Dataset entries:
☆ ☆ ☆ ☆

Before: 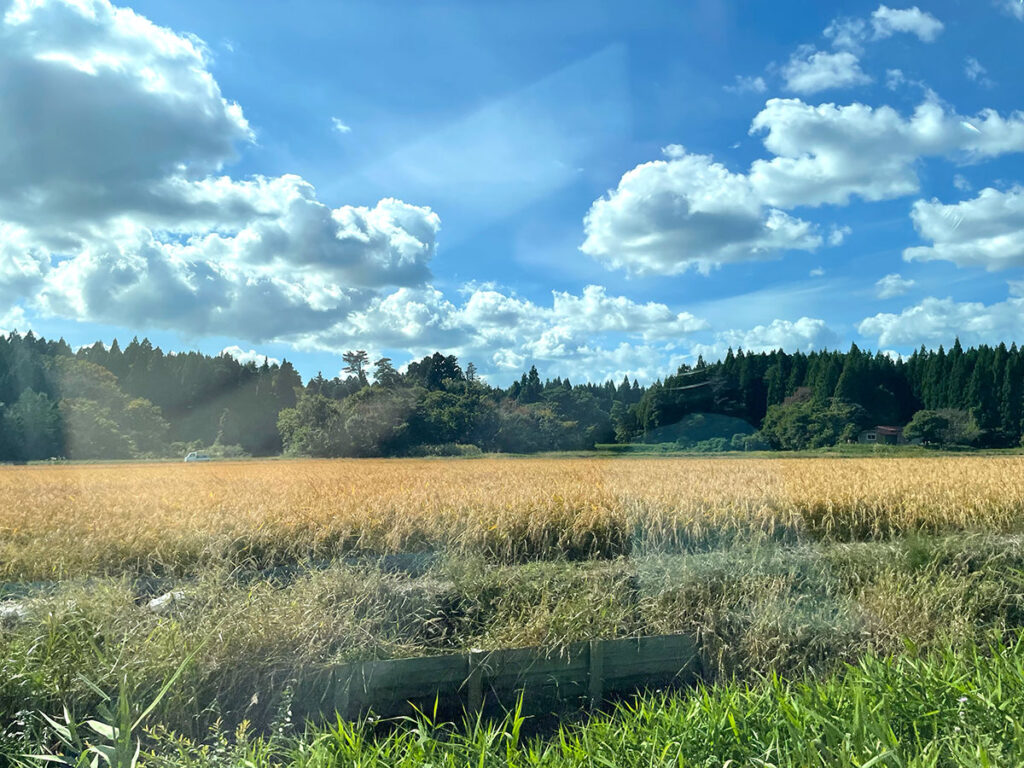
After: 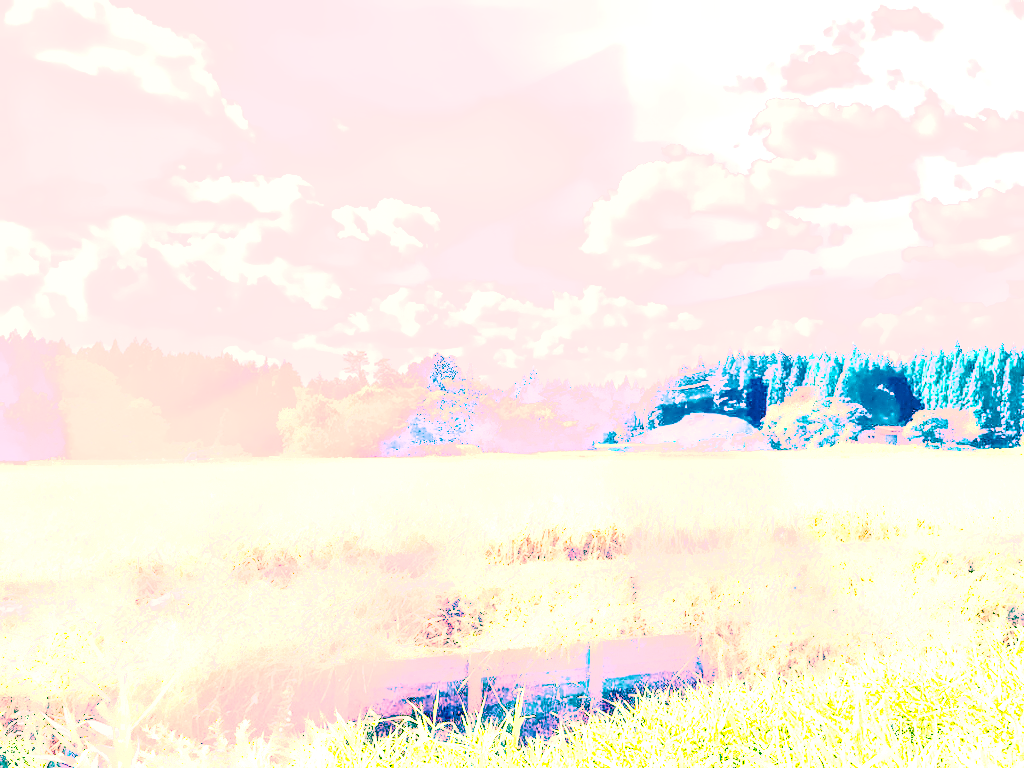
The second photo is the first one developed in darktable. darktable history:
white balance: red 2.229, blue 1.46
highlight reconstruction: method reconstruct color, iterations 1, diameter of reconstruction 64 px
raw chromatic aberrations: on, module defaults
hot pixels: on, module defaults
denoise (profiled): preserve shadows 1.11, scattering 0.121, a [-1, 0, 0], b [0, 0, 0], compensate highlight preservation false
exposure: black level correction 0.001, exposure 0.5 EV, compensate exposure bias true, compensate highlight preservation false
tone equalizer: on, module defaults
color calibration: x 0.37, y 0.382, temperature 4313.32 K
color balance: lift [1.005, 0.99, 1.007, 1.01], gamma [1, 0.979, 1.011, 1.021], gain [0.923, 1.098, 1.025, 0.902], input saturation 90.45%, contrast 7.73%, output saturation 105.91%
color balance rgb: linear chroma grading › global chroma 20%, perceptual saturation grading › global saturation 65%, perceptual saturation grading › highlights 50%, perceptual saturation grading › shadows 30%, perceptual brilliance grading › global brilliance 12%, perceptual brilliance grading › highlights 15%, global vibrance 20%
base curve: curves: ch0 [(0, 0) (0.028, 0.03) (0.121, 0.232) (0.46, 0.748) (0.859, 0.968) (1, 1)]
filmic rgb: black relative exposure -7.75 EV, white relative exposure 4.4 EV, threshold 3 EV, target black luminance 0%, hardness 3.76, latitude 50.51%, contrast 1.074, highlights saturation mix 10%, shadows ↔ highlights balance -0.22%, color science v4 (2020), enable highlight reconstruction true
tone curve: curves: ch0 [(0, 0.081) (0.483, 0.453) (0.881, 0.992)]
levels: levels [0.026, 0.507, 0.987]
shadows and highlights: shadows 37.27, highlights -28.18, soften with gaussian
local contrast: on, module defaults
local contrast #1: highlights 19%, detail 186%
color correction: highlights a* 17.88, highlights b* 18.79
color zones: curves: ch0 [(0.018, 0.548) (0.197, 0.654) (0.425, 0.447) (0.605, 0.658) (0.732, 0.579)]; ch1 [(0.105, 0.531) (0.224, 0.531) (0.386, 0.39) (0.618, 0.456) (0.732, 0.456) (0.956, 0.421)]; ch2 [(0.039, 0.583) (0.215, 0.465) (0.399, 0.544) (0.465, 0.548) (0.614, 0.447) (0.724, 0.43) (0.882, 0.623) (0.956, 0.632)]
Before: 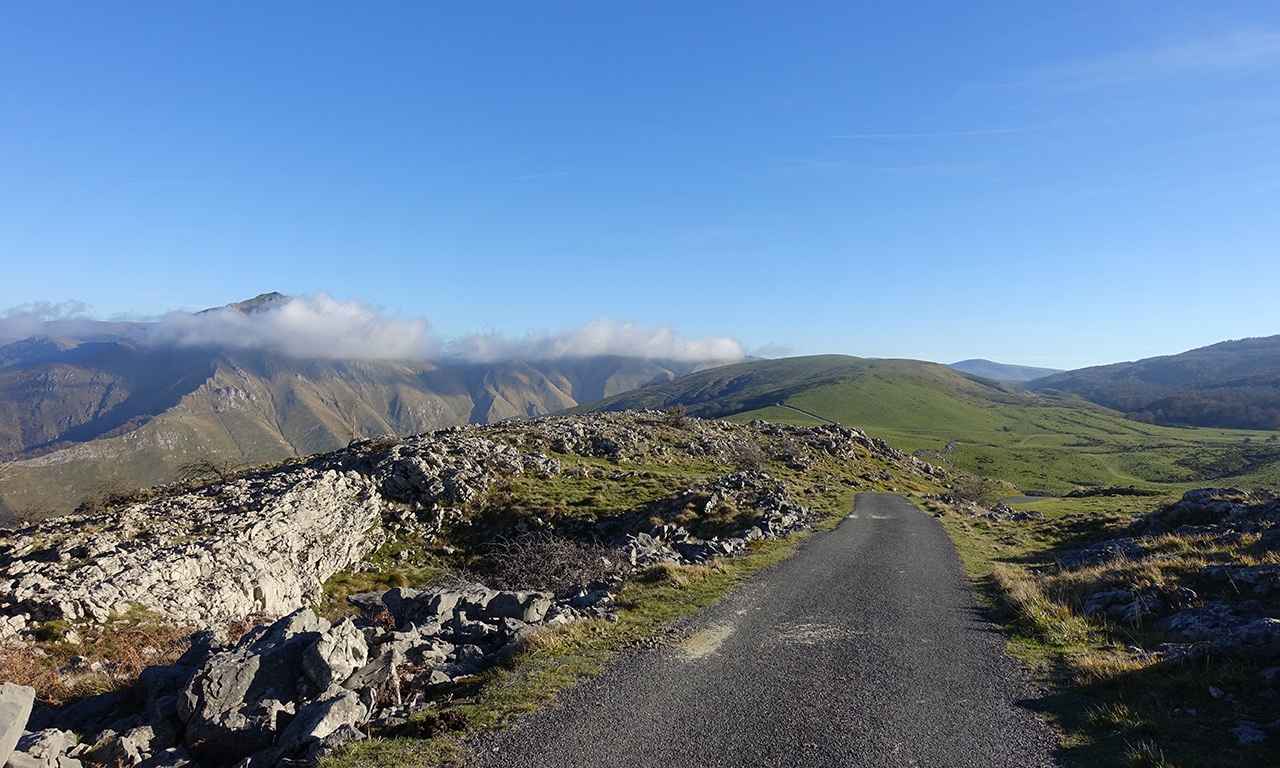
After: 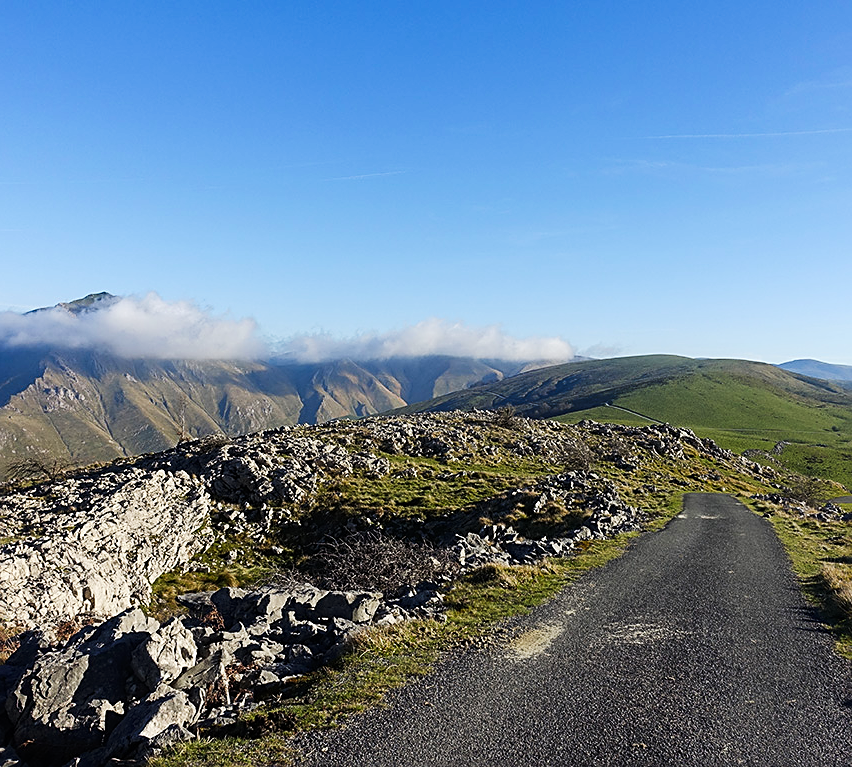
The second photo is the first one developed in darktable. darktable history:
sharpen: on, module defaults
crop and rotate: left 13.431%, right 19.935%
tone curve: curves: ch0 [(0, 0) (0.055, 0.031) (0.282, 0.215) (0.729, 0.785) (1, 1)], preserve colors none
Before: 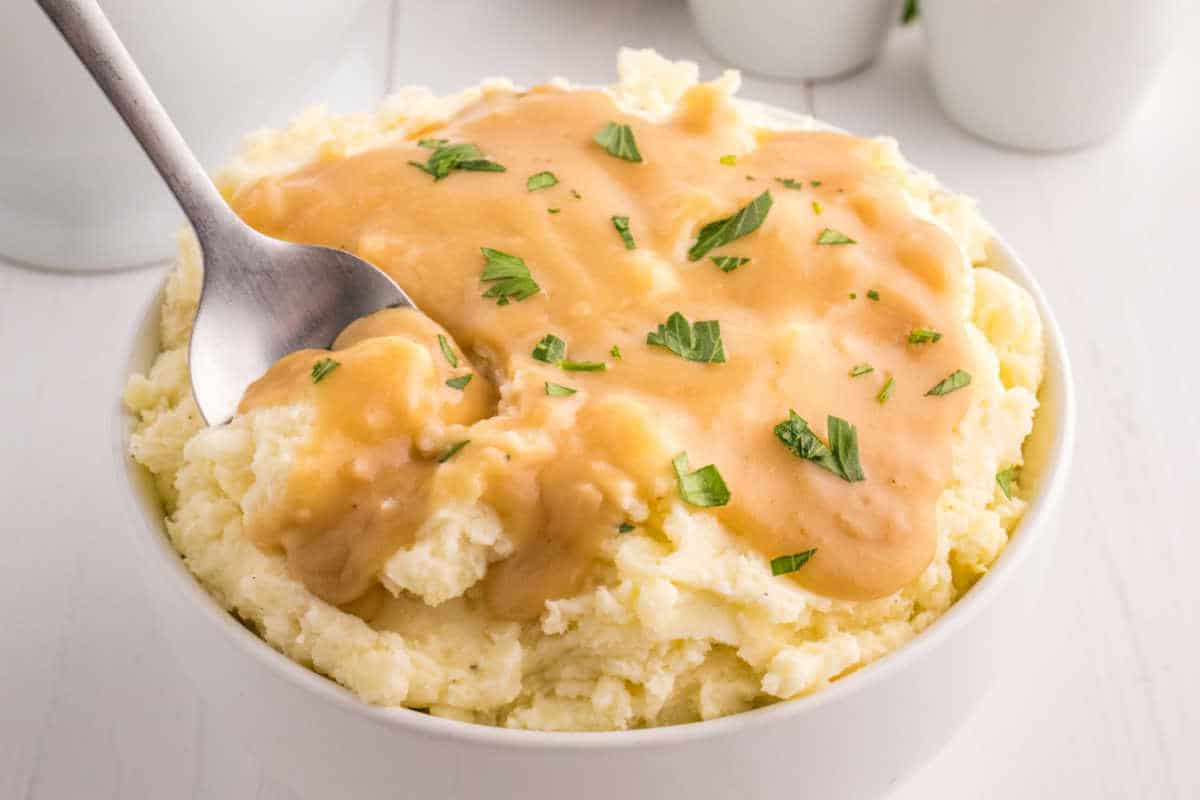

☆ ☆ ☆ ☆

Challenge:
Pull every line of text from the entries above, word for word and in the same order, and leave the pictures out.

Task solution:
Before: 
After: 
The second photo is the first one developed in darktable. darktable history:
white balance: red 2.229, blue 1.46
highlight reconstruction: method reconstruct color, iterations 1, diameter of reconstruction 64 px
raw chromatic aberrations: on, module defaults
hot pixels: on, module defaults
denoise (profiled): preserve shadows 1.11, scattering 0.121, a [-1, 0, 0], b [0, 0, 0], compensate highlight preservation false
exposure: black level correction 0.001, exposure 0.5 EV, compensate exposure bias true, compensate highlight preservation false
tone equalizer: on, module defaults
color calibration: x 0.37, y 0.382, temperature 4313.32 K
color balance: lift [1.005, 0.99, 1.007, 1.01], gamma [1, 0.979, 1.011, 1.021], gain [0.923, 1.098, 1.025, 0.902], input saturation 90.45%, contrast 7.73%, output saturation 105.91%
color balance rgb: linear chroma grading › global chroma 20%, perceptual saturation grading › global saturation 65%, perceptual saturation grading › highlights 50%, perceptual saturation grading › shadows 30%, perceptual brilliance grading › global brilliance 12%, perceptual brilliance grading › highlights 15%, global vibrance 20%
base curve: curves: ch0 [(0, 0) (0.028, 0.03) (0.121, 0.232) (0.46, 0.748) (0.859, 0.968) (1, 1)]
filmic rgb: black relative exposure -7.75 EV, white relative exposure 4.4 EV, threshold 3 EV, target black luminance 0%, hardness 3.76, latitude 50.51%, contrast 1.074, highlights saturation mix 10%, shadows ↔ highlights balance -0.22%, color science v4 (2020), enable highlight reconstruction true
tone curve: curves: ch0 [(0, 0.081) (0.483, 0.453) (0.881, 0.992)]
levels: levels [0.026, 0.507, 0.987]
shadows and highlights: shadows 37.27, highlights -28.18, soften with gaussian
local contrast: on, module defaults
local contrast #1: highlights 19%, detail 186%
color correction: highlights a* 17.88, highlights b* 18.79
color zones: curves: ch0 [(0.018, 0.548) (0.197, 0.654) (0.425, 0.447) (0.605, 0.658) (0.732, 0.579)]; ch1 [(0.105, 0.531) (0.224, 0.531) (0.386, 0.39) (0.618, 0.456) (0.732, 0.456) (0.956, 0.421)]; ch2 [(0.039, 0.583) (0.215, 0.465) (0.399, 0.544) (0.465, 0.548) (0.614, 0.447) (0.724, 0.43) (0.882, 0.623) (0.956, 0.632)]
Before: 
After: 
The second photo is the first one developed in darktable. darktable history:
sharpen: on, module defaults
crop and rotate: left 13.431%, right 19.935%
tone curve: curves: ch0 [(0, 0) (0.055, 0.031) (0.282, 0.215) (0.729, 0.785) (1, 1)], preserve colors none
Before: 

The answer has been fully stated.